Transfer pricing refers to the rules and methods for pricing transactions between enterprises under common ownership or control. In Kenya, transfer pricing regulations ensure that transactions between related entities are conducted at arm’s length, meaning they should be priced as if the entities were unrelated. This is crucial for tax compliance and avoiding artificial profit shifting.
Regulatory Framework
In Kenya, transfer pricing rules are governed primarily by the Income Tax Act (CAP 470) and enforced by the Kenya Revenue Authority (KRA). The key provisions are modeled the same or aligned with the OECD Transfer Pricing Guidelines, which emphasize the arm’s length principle. Businesses are required to document and justify their transfer pricing practices to ensure compliance with tax legislation in Kenya.
Compliance Requirements
The transfer pricing documentation consist of the master file, local file, country-by-country report and a notification to the KRA on whether the taxpayer is the ultimate parent or the identity of the ultimate parent or surrogate parent entity and the tax residence.
Transfer pricing documentation must be prepared and maintained annually, and the Masterfile and local file should be submitted to the KRA within six months after the end of the financial year. While the income tax return is submitted through the iTax platform, the KRA has provided an email address to which the transfer pricing documentation should be submitted through.
The notification is done through a prescribed form and is submitted before the end of the financial year by the taxpayer in Kenya. On the other hand, the country-by-country report is submitted by the ultimate parent or surrogate ultimate parent in their jurisdiction of tax residence. Should the KRA require the country-by-country report, it is obtained directly from the revenue authority of the jurisdiction of tax residence of the ultimate parent or surrogate ultimate parent under the globally agreed tax information sharing agreement.

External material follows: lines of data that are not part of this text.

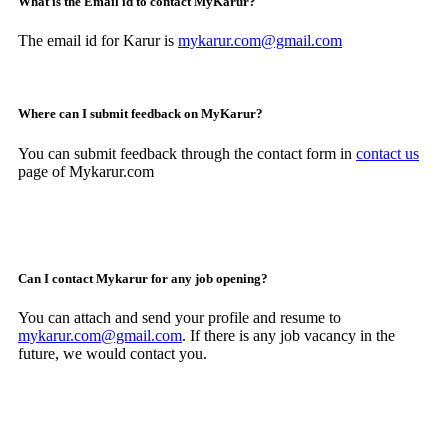
What is the Email id to contact MyKarur?
The email id for Karur is
mykarur.com@gmail.com
Where can I submit feedback on MyKarur?
You can submit feedback through the contact form in
contact us
page of Mykarur.com
Can I contact Mykarur for any job opening?
You can attach and send your profile and resume to
mykarur.com@gmail.com
. If there is any job vacancy in the
future, we would contact you.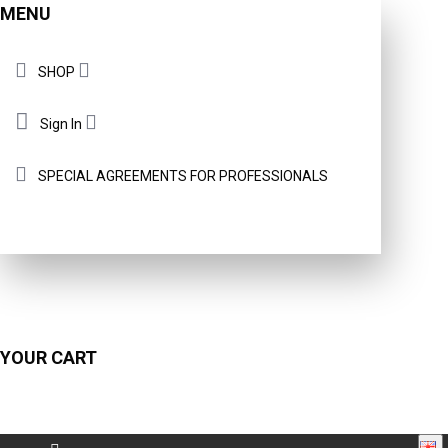
MENU
SHOP
Sign In
SPECIAL AGREEMENTS FOR PROFESSIONALS
YOUR CART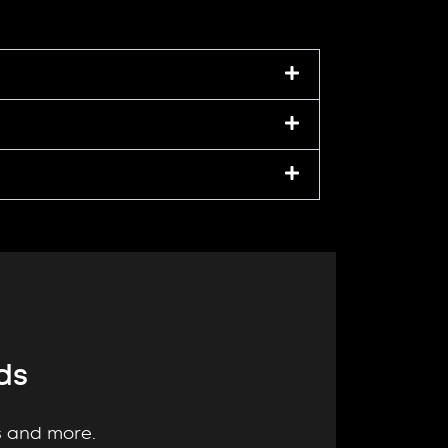
ds
gs and more.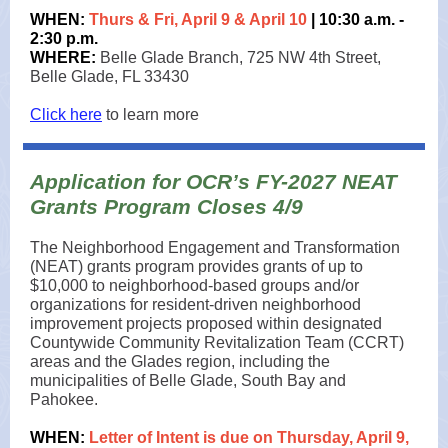
WHEN:
Thurs & Fri, April 9 &
April 10
| 10:30 a.m. -
2:30 p.m.
WHERE:
Belle Glade Branch, 725 NW 4th Street,
Belle Glade, FL 33430
Click here
to learn more
Application for OCR’s FY-2027 NEAT
Grants Program Closes 4/9
The Neighborhood Engagement and Transformation
(NEAT) grants program provides grants of up to
$10,000 to neighborhood-based groups and/or
organizations for resident-driven neighborhood
improvement projects proposed within designated
Countywide Community Revitalization Team (CCRT)
areas and the Glades region, including the
municipalities of Belle Glade, South Bay and
Pahokee.
WHEN:
Letter of Intent is due on Thursday, April 9,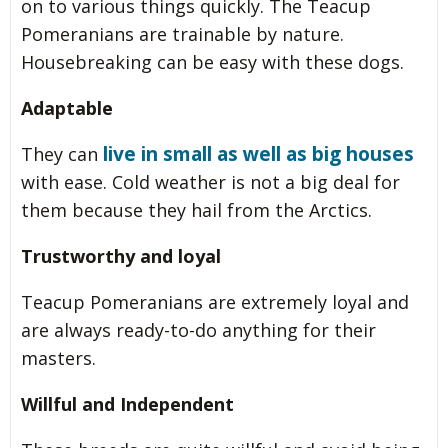
on to various things quickly. The Teacup
Pomeranians are trainable by nature.
Housebreaking can be easy with these dogs.
Adaptable
live in small as well as big houses
They can
with ease. Cold weather is not a big deal for
them because they hail from the Arctics.
Trustworthy and loyal
Teacup Pomeranians are extremely loyal and
are always ready-to-do anything for their
masters.
Willful and Independent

Failure to comply with the transfer pricing documentation requirements attracts the general penalty for failure to keep documents related to tax information. This penalty if the higher of KES 100,000 or 10% of the tax payable under the tax law to which the document relate (corporate income tax in the case of transfer pricing). Other provisions relating to penalties such as the tax shortfall penalty and tax avoidance penalty may also apply.